╭──

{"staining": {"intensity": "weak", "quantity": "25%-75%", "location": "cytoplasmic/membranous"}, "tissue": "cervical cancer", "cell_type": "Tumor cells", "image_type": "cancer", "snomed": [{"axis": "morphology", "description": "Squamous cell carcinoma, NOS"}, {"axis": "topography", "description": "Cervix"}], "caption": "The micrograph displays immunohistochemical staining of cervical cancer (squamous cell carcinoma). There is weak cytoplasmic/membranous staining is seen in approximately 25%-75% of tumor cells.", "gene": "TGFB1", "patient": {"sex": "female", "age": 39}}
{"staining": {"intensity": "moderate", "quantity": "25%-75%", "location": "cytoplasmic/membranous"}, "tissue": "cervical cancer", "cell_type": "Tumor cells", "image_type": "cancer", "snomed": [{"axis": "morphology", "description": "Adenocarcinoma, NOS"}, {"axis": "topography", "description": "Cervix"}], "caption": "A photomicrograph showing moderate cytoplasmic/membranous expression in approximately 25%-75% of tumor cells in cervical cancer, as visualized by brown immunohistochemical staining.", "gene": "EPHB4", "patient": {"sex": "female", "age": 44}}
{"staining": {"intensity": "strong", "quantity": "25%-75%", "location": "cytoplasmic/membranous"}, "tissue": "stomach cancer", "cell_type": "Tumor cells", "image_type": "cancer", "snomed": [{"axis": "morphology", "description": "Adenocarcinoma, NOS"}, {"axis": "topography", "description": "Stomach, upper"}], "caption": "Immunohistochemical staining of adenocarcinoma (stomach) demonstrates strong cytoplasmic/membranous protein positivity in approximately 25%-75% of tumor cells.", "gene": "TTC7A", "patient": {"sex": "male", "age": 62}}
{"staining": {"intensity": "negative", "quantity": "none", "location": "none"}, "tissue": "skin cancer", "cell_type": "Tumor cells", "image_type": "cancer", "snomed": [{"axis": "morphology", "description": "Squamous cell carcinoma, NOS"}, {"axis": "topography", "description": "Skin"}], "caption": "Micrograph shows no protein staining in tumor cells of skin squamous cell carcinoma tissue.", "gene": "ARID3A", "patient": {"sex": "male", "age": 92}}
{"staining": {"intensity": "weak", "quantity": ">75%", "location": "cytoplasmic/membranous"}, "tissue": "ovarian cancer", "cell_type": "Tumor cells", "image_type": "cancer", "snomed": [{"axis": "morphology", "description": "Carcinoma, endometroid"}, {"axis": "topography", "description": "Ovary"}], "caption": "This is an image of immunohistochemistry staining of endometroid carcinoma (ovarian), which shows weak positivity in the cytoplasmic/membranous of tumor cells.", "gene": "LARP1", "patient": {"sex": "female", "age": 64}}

╰──

### Exercise goal
For every line in the data above that has the string "cervical", return that line.

### Your response
{"staining": {"intensity": "weak", "quantity": "25%-75%", "location": "cytoplasmic/membranous"}, "tissue": "cervical cancer", "cell_type": "Tumor cells", "image_type": "cancer", "snomed": [{"axis": "morphology", "description": "Squamous cell carcinoma, NOS"}, {"axis": "topography", "description": "Cervix"}], "caption": "The micrograph displays immunohistochemical staining of cervical cancer (squamous cell carcinoma). There is weak cytoplasmic/membranous staining is seen in approximately 25%-75% of tumor cells.", "gene": "TGFB1", "patient": {"sex": "female", "age": 39}}
{"staining": {"intensity": "moderate", "quantity": "25%-75%", "location": "cytoplasmic/membranous"}, "tissue": "cervical cancer", "cell_type": "Tumor cells", "image_type": "cancer", "snomed": [{"axis": "morphology", "description": "Adenocarcinoma, NOS"}, {"axis": "topography", "description": "Cervix"}], "caption": "A photomicrograph showing moderate cytoplasmic/membranous expression in approximately 25%-75% of tumor cells in cervical cancer, as visualized by brown immunohistochemical staining.", "gene": "EPHB4", "patient": {"sex": "female", "age": 44}}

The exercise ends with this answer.